**Brief:** The entries follow. Copy every line in which "motoru" appears.

(Beginning of Source information)

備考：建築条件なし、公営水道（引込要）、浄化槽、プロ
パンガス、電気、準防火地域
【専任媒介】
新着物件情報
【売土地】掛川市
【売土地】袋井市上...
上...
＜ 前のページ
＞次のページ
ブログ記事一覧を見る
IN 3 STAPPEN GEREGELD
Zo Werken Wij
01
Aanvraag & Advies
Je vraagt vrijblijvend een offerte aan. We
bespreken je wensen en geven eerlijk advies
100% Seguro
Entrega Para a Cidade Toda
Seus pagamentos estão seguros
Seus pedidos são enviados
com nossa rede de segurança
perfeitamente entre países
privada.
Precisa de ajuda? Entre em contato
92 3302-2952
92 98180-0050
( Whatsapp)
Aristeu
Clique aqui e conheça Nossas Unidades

(End of Source information)
(Beginning of Source information)

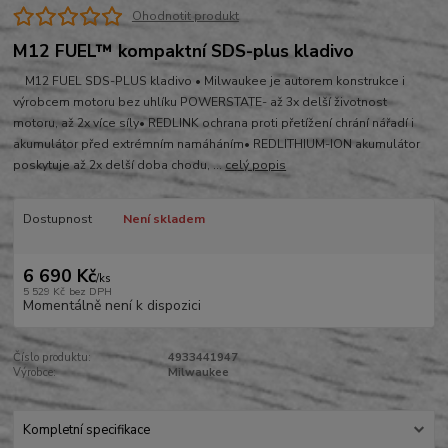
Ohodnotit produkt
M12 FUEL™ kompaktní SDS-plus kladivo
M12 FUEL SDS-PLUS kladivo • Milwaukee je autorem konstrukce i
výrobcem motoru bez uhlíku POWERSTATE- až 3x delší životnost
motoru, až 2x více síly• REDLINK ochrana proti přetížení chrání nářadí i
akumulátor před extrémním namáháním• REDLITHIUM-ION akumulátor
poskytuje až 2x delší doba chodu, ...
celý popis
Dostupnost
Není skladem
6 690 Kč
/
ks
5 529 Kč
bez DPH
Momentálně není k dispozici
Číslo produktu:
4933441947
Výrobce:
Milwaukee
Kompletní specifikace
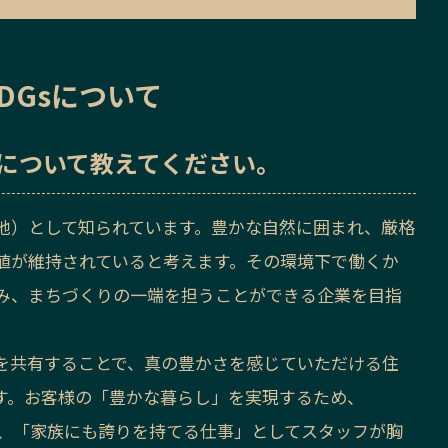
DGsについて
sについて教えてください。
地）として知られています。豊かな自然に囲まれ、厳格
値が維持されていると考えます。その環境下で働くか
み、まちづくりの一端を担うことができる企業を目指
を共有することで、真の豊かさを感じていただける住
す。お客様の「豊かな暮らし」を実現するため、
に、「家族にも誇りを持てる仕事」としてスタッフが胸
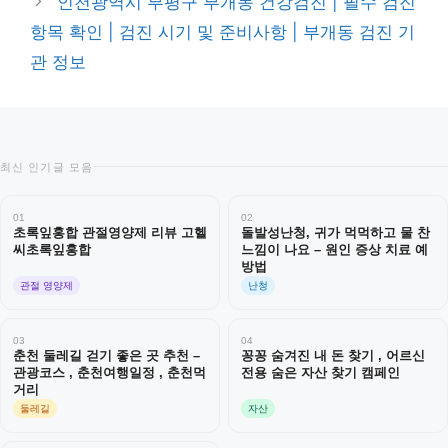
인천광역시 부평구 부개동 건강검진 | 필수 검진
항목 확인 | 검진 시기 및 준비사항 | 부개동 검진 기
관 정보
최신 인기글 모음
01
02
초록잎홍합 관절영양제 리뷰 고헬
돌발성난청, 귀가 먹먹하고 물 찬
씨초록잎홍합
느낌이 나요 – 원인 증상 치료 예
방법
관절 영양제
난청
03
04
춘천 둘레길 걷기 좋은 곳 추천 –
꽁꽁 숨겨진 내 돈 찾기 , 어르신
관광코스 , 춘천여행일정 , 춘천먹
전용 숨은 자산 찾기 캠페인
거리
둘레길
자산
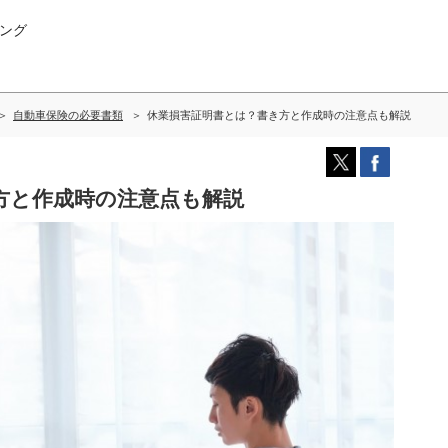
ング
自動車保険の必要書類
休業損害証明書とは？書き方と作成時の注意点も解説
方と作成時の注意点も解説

(End of Source information)

**Task answer:**
výrobcem motoru bez uhlíku POWERSTATE- až 3x delší životnost
motoru, až 2x více síly• REDLINK ochrana proti přetížení chrání nářadí i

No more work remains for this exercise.